__TASK ITEM__.
Find the string "will" in the entries and copy each line that has it.

__MATERIAL FOR THE TASK__.
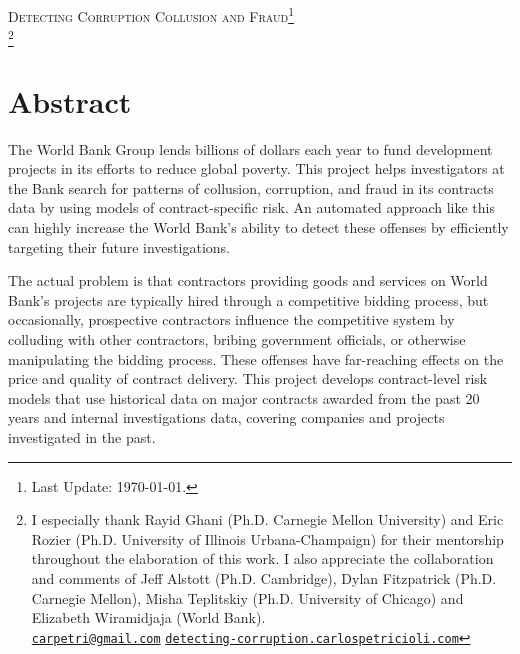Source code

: \newpage
\thispagestyle{plain}
\begin{center}
\scshape \large Detecting Corruption Collusion and Fraud\footnote{ Last Update: \today.}
\\

\scshape \theauthor\footnote{ I especially thank Rayid Ghani (Ph.D. Carnegie Mellon University) and  Eric Rozier (Ph.D. University of Illinois Urbana-Champaign) for their mentorship throughout the elaboration of this work. I also appreciate the collaboration and comments of Jeff Alstott (Ph.D. Cambridge), Dylan Fitzpatrick (Ph.D. Carnegie Mellon), Misha Teplitskiy (Ph.D. University of Chicago) and Elizabeth Wiramidjaja (World Bank).
\\  \href{mailto:carpetri@gmail.com}{\texttt{carpetri@gmail.com}}  \hfill \href{http://detecting-corruption.carlospetricioli.com}{\texttt{detecting-corruption.carlospetricioli.com}} }
\normalsize
\end{center}

\section*{\centering  \normalsize{Abstract} }

\small
\noindent The World Bank Group lends billions of dollars each year to fund development projects in its efforts to reduce global poverty. This project helps investigators at the Bank search for patterns of collusion, corruption, and fraud in its contracts data by using models of contract-specific risk. An automated approach like this can  highly increase the World Bank's ability to detect these offenses by efficiently targeting  their future investigations. 

The actual problem is that contractors providing goods and services on World Bank's projects are typically hired through a competitive bidding process, but occasionally, prospective contractors influence the competitive system by colluding with other contractors, bribing government officials, or otherwise manipulating the bidding process. These offenses have far-reaching effects on the price and quality of contract delivery. This project develops contract-level risk models that use historical data on major contracts awarded from the past 20 years and internal investigations data, covering companies and projects investigated  in the past.

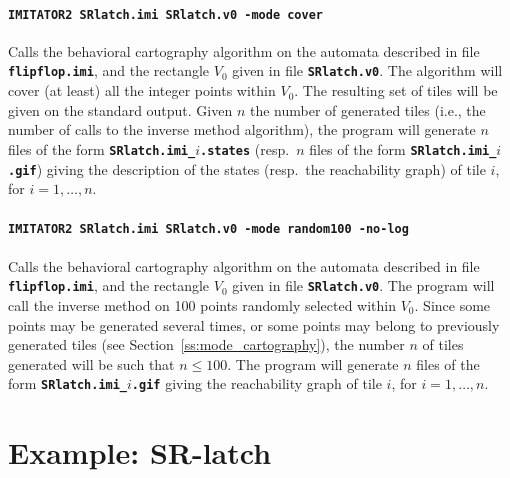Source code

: \documentclass[a4paper,10pt]{article}
\newcommand{\imitatordeuxExec}{\code{IMITATOR2}}
\newcommand{\code}[1]{\textbf{\texttt{#1}}}
\begin{document}
\paragraph{\code{\imitatordeuxExec{} SRlatch.imi SRlatch.v0 -mode cover}}
Calls the behavioral cartography algorithm on the automata described in file \code{flipflop.imi}, and the rectangle $V_0$ given in file \code{SRlatch.v0}.
The algorithm will cover (at least) all the integer points within $V_0$.
The resulting set of tiles will be given on the standard output.
Given $n$ the number of generated tiles (i.e., the number of calls to the inverse method algorithm), the program will generate $n$ files of the form \code{SRlatch.imi\_$i$.states} (resp.~$n$ files of the form \code{SRlatch.imi\_$i$.gif}) giving the description of the states (resp.~the reachability graph) of tile $i$, for $i = 1, \dots, n$.


\paragraph{\code{\imitatordeuxExec{} SRlatch.imi SRlatch.v0 -mode random100 -no-log}}
Calls the behavioral cartography algorithm on the automata described in file \code{flipflop.imi}, and the rectangle $V_0$ given in file \code{SRlatch.v0}.
The program will call the inverse method on 100 points randomly selected within $V_0$.
Since some points may be generated several times, or some points may belong to previously generated tiles (see Section~\ref{ss:mode_cartography}), the number $n$ of tiles generated will be such that $n \leq 100$.
The program will generate $n$ files of the form \code{SRlatch.imi\_$i$.gif} giving the reachability graph of tile $i$, for $i = 1, \dots, n$.



\section{Example: SR-latch} \label{sec:example}
\end{document}
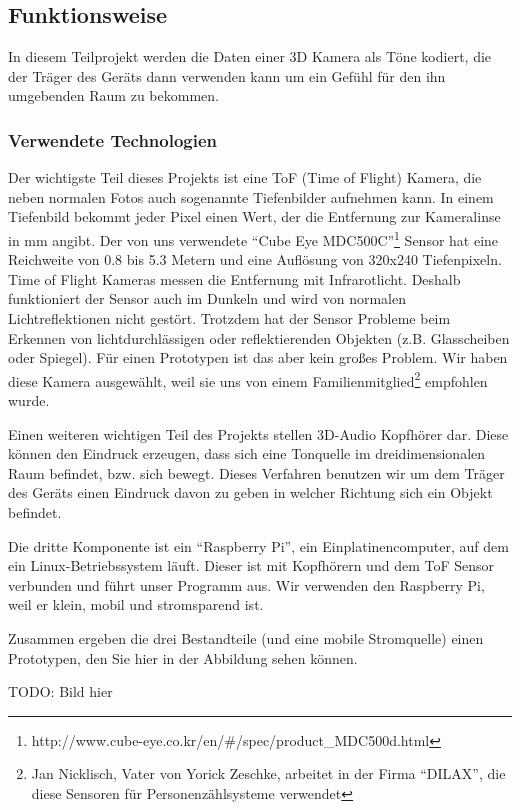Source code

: \documentclass[a4paper,12pt,ngerman]{scrartcl}
\begin{document}
\subsection{Funktionsweise}

In diesem Teilprojekt werden die Daten einer 3D Kamera als Töne kodiert, die der Träger des Geräts
dann verwenden kann um ein Gefühl für den ihn umgebenden Raum zu bekommen. 

\subsubsection{Verwendete Technologien}

Der wichtigste Teil dieses Projekts ist eine ToF (Time of Flight) Kamera, die neben normalen Fotos 
auch sogenannte Tiefenbilder aufnehmen kann.
In einem Tiefenbild bekommt jeder Pixel einen Wert, der die Entfernung zur Kameralinse in mm angibt.
Der von uns verwendete \enquote{Cube Eye MDC500C}\footnote{http://www.cube-eye.co.kr/en/\#/spec/product\_MDC500d.html}
Sensor hat eine Reichweite von 0.8 bis 5.3 Metern und eine Auflösung von 320x240 Tiefenpixeln. 
Time of Flight Kameras messen die Entfernung mit Infrarotlicht. Deshalb funktioniert der Sensor auch 
im Dunkeln und wird von normalen Lichtreflektionen nicht gestört. Trotzdem hat der Sensor Probleme beim
Erkennen von lichtdurchlässigen oder reflektierenden Objekten (z.B. Glasscheiben oder Spiegel). Für einen
Prototypen ist das aber kein großes Problem. Wir haben diese Kamera ausgewählt, weil sie uns von einem 
Familienmitglied\footnote{Jan Nicklisch, Vater von Yorick Zeschke, arbeitet in der Firma
	\enquote{DILAX}, die diese Sensoren für Personenzählsysteme verwendet} 
empfohlen wurde.\par
Einen weiteren wichtigen Teil des Projekts stellen 3D-Audio Kopfhörer dar. Diese können den Eindruck
erzeugen, dass sich eine Tonquelle im dreidimensionalen
Raum befindet, bzw. sich bewegt. Dieses Verfahren benutzen wir um dem Träger des Geräts einen Eindruck
davon zu geben in welcher Richtung sich ein Objekt befindet.\par 
Die dritte Komponente ist ein \enquote{Raspberry Pi}, ein 
Einplatinencomputer, auf dem ein Linux-Betriebssystem läuft. Dieser ist mit Kopfhörern und dem ToF Sensor 
verbunden und führt unser Programm aus. Wir verwenden den Raspberry Pi, weil er klein, mobil und 
stromsparend ist.\par 
Zusammen ergeben die drei Bestandteile (und eine mobile Stromquelle) einen Prototypen, den Sie hier 
in der Abbildung sehen können.
\par 
TODO: Bild hier 
\end{document}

__WRITTEN SOLUTION__.
The algorithm will cover (at least) all the integer points within $V_0$.
The resulting set of tiles will be given on the standard output.
Given $n$ the number of generated tiles (i.e., the number of calls to the inverse method algorithm), the program will generate $n$ files of the form \code{SRlatch.imi\_$i$.states} (resp.~$n$ files of the form \code{SRlatch.imi\_$i$.gif}) giving the description of the states (resp.~the reachability graph) of tile $i$, for $i = 1, \dots, n$.
The program will call the inverse method on 100 points randomly selected within $V_0$.
Since some points may be generated several times, or some points may belong to previously generated tiles (see Section~\ref{ss:mode_cartography}), the number $n$ of tiles generated will be such that $n \leq 100$.
The program will generate $n$ files of the form \code{SRlatch.imi\_$i$.gif} giving the reachability graph of tile $i$, for $i = 1, \dots, n$.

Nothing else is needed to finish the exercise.